» Task to carry out
Report each line of the entries that includes "back" by copying it.

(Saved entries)
---------------

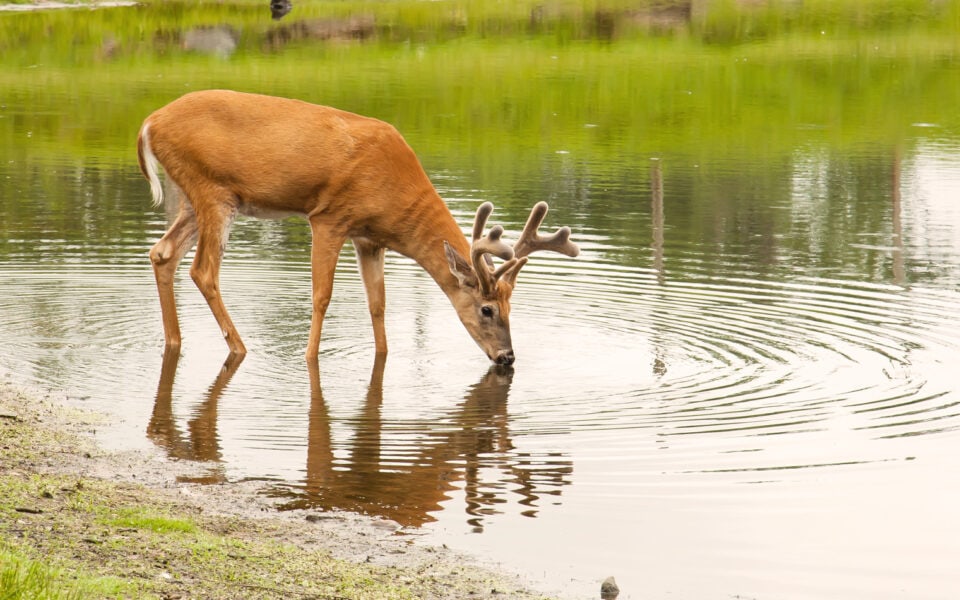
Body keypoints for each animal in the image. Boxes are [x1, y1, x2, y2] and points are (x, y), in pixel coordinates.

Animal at [137, 86, 576, 364]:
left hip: (194, 197)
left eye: (510, 307)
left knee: (162, 252)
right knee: (202, 270)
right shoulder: (329, 217)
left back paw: (174, 342)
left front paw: (382, 354)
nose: (507, 357)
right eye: (487, 309)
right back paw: (239, 348)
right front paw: (309, 356)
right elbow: (321, 295)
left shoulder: (369, 238)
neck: (395, 189)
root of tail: (149, 123)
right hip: (212, 191)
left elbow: (378, 303)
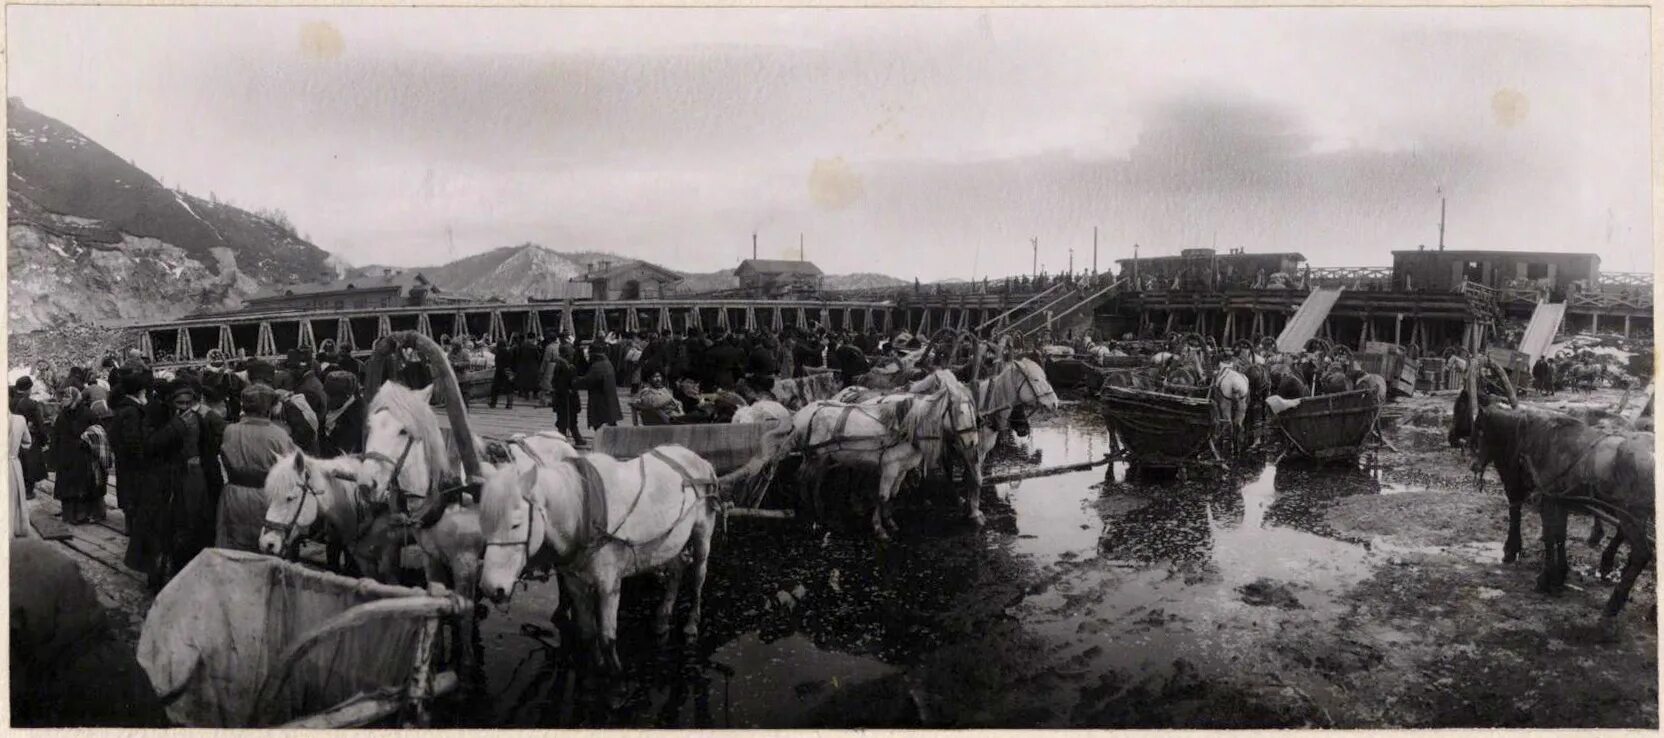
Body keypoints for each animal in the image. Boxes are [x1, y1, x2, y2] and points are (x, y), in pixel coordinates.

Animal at [475, 445, 722, 674]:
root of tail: (698, 458)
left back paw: (691, 624)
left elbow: (607, 638)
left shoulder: (609, 585)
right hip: (669, 542)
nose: (490, 588)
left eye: (516, 524)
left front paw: (614, 677)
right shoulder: (575, 583)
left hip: (702, 533)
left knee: (698, 575)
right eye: (484, 522)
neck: (583, 513)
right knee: (676, 570)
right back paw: (662, 618)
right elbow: (587, 633)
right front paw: (594, 668)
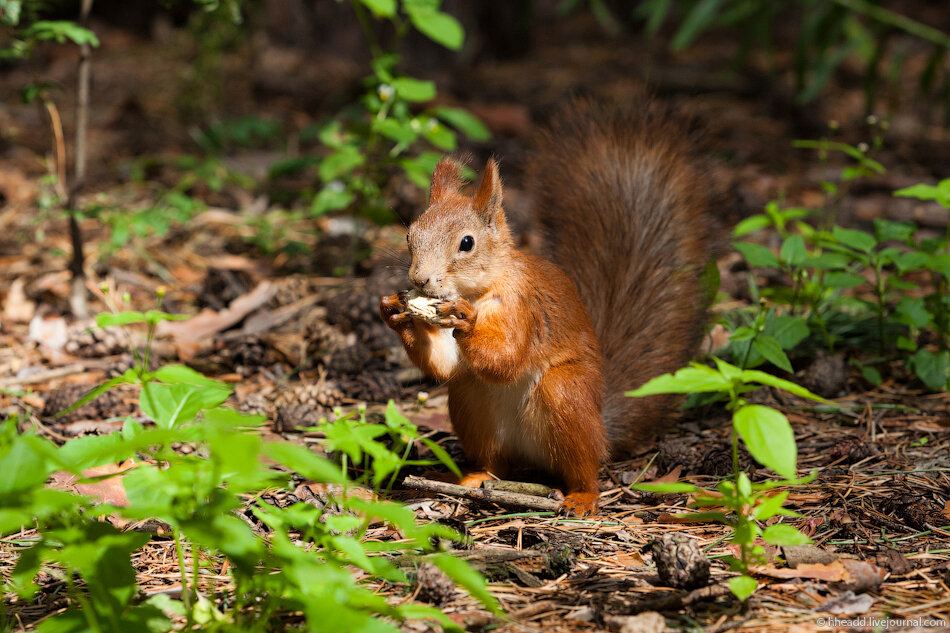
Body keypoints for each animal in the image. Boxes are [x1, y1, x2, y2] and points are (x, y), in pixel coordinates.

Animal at [380, 99, 712, 512]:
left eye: (467, 243)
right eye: (411, 235)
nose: (420, 280)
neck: (481, 289)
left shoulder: (524, 308)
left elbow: (506, 360)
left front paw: (467, 320)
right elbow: (445, 367)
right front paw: (395, 314)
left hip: (566, 396)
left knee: (585, 469)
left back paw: (582, 496)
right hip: (471, 402)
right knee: (491, 452)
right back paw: (473, 477)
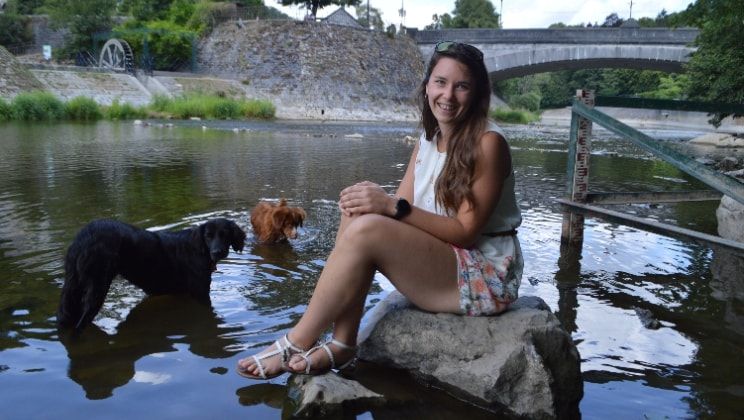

---------------

» Answer to this problem
left back paw: (174, 342)
right back paw: (239, 348)
left back paw: (691, 624)
right back paw: (662, 618)
left back paw: (582, 496)
right back paw: (473, 477)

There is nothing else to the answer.